Across industry, Glass Enterprise can create a constant flow of information that is easily available to workers and can turn a warehouse environment, for example, into a far more efficient workplace as hands-free technology keeps workers constantly updated. By combining Glass with Ubimax’s Vision Picking solution xPick, companies are able to speed up their processes and reduce error rate simply by making it so that all the information that could possibly be required is always available and directly sent to the worker’s eyes.

Glass Enterprise could help the military and emergency services

Image courtesy of US Army illustration

Perhaps a distraction in the middle of an emergency situation, AR nevertheless offers a wide variety of helpful applications to those in both the military and emergency services. In both cases, the advantages offered by a device such as Glass are focused around being able to expand the information available to a user at any time. Even if just for training, having more information available to a user in a more dangerous field such as the military can only be a good thing.
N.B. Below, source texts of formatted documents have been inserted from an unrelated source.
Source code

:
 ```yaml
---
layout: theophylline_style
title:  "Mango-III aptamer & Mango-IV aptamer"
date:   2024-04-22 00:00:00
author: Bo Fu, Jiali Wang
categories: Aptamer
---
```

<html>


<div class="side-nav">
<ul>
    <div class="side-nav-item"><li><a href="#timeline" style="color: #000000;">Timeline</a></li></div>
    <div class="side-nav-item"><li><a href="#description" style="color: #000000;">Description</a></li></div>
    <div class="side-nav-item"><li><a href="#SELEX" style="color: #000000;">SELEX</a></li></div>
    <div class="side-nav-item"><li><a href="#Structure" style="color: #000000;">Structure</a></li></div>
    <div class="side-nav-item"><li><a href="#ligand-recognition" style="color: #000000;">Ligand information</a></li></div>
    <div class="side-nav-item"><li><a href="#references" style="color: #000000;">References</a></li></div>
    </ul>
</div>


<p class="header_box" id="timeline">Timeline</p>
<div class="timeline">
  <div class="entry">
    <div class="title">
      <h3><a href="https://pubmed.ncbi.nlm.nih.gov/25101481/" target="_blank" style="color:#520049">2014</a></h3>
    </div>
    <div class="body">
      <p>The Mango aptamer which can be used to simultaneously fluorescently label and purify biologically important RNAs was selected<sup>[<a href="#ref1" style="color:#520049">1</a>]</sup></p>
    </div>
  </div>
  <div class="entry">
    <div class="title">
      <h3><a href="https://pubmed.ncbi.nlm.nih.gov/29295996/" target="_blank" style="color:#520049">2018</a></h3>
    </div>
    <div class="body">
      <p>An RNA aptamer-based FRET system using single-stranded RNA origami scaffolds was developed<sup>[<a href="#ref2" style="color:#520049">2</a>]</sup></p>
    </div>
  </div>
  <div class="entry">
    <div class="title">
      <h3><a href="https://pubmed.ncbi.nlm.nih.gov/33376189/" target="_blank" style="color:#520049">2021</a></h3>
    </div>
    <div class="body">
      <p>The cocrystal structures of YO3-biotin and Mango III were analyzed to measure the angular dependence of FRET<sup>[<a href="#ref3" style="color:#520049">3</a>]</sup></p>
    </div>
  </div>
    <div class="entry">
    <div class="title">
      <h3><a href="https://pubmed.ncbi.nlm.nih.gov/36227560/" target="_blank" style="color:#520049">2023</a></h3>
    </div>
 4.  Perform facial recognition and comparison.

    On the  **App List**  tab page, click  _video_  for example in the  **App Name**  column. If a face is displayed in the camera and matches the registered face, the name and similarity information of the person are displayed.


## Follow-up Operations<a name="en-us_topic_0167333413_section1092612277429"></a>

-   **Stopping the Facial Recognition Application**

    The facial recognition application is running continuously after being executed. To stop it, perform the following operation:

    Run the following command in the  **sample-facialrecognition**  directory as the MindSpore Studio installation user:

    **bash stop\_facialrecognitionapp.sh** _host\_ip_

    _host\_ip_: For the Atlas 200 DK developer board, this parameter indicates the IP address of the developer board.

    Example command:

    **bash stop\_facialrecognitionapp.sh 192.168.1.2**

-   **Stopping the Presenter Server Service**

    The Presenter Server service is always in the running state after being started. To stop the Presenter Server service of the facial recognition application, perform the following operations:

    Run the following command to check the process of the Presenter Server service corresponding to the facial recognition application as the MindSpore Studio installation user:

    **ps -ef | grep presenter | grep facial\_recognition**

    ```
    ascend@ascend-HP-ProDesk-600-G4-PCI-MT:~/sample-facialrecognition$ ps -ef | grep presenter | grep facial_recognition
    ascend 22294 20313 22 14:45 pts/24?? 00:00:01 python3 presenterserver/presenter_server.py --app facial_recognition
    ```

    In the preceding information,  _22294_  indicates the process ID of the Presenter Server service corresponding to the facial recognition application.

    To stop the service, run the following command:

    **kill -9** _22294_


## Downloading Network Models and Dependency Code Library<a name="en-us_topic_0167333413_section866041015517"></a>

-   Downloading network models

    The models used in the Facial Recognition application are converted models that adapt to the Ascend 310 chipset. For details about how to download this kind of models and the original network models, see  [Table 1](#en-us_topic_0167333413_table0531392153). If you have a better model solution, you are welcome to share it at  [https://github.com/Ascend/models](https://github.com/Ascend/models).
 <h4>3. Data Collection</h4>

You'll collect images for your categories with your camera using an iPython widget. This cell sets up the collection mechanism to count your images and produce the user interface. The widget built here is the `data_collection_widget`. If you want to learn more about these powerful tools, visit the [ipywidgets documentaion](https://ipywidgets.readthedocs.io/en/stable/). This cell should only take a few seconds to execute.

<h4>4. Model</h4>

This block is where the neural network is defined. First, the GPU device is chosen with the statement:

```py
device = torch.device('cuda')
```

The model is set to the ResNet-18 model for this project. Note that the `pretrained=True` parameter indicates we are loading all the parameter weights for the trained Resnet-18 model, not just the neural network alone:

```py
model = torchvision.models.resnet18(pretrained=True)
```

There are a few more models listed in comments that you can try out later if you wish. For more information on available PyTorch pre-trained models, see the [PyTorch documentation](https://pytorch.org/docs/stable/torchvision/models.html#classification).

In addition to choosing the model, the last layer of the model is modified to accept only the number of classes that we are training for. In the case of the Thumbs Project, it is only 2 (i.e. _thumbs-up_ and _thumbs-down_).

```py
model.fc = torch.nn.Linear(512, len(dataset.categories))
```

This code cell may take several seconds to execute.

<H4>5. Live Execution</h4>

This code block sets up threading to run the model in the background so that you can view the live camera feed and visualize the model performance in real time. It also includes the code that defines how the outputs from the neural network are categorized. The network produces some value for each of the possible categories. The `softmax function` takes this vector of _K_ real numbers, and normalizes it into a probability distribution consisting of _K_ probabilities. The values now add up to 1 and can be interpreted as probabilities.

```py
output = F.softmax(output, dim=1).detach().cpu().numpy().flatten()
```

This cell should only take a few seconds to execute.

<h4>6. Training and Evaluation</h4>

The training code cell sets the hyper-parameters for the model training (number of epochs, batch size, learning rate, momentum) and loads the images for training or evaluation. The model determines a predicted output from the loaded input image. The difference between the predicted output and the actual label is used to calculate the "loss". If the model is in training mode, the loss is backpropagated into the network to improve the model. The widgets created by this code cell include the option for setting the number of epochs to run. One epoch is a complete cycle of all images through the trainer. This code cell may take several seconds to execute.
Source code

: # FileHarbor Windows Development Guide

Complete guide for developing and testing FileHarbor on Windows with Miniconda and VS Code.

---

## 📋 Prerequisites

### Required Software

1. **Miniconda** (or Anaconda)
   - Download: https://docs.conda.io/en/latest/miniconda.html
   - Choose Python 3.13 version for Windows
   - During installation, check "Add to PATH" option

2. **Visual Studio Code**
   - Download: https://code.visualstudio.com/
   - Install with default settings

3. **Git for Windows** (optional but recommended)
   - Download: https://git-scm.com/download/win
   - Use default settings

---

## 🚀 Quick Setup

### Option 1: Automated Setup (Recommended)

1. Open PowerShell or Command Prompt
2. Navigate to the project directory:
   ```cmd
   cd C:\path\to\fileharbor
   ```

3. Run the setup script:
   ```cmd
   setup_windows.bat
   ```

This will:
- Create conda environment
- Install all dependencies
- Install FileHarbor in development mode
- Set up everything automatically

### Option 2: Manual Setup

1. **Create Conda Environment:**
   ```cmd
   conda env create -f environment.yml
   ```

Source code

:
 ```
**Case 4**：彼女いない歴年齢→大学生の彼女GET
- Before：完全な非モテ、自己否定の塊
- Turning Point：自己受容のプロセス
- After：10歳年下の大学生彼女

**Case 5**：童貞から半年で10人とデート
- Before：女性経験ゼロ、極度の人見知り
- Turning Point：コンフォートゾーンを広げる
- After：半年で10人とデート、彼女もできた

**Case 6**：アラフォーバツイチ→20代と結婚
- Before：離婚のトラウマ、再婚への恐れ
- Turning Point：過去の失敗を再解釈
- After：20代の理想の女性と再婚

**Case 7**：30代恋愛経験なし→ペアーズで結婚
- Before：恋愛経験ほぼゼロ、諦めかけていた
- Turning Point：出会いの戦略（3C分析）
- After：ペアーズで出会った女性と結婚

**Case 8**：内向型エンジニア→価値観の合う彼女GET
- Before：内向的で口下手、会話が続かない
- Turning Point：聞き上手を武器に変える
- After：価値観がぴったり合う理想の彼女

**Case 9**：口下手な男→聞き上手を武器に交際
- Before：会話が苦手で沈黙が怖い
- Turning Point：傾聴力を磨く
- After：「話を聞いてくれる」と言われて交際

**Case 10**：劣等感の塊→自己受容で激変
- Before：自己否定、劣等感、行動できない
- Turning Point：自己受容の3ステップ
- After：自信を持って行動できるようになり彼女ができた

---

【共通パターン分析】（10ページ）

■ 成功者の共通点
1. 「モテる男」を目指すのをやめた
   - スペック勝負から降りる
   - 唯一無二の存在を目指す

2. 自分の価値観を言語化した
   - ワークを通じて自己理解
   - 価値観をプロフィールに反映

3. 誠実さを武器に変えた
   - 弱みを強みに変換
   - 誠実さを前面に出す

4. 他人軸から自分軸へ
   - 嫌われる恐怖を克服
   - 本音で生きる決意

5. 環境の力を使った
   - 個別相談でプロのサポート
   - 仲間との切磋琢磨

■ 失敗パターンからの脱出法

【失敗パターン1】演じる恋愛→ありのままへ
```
As with other industries, the transformative aspect provided by Glass is the ability to provide users with vast amounts more information than they may otherwise have and keep them updated in real-time with new knowledge and instructions. Providing strategic overlays and ensuring that users in dangerous lines of work are kept provided with the most up-to-date information available could make some form of Glass Enterprise a crucial tool to those in the military and emergency services.

However while the US military in particular is making use of AR, there are no specific Glass partnerships around yet. But watch this space: a Glass Battlefield Edition may not be far away.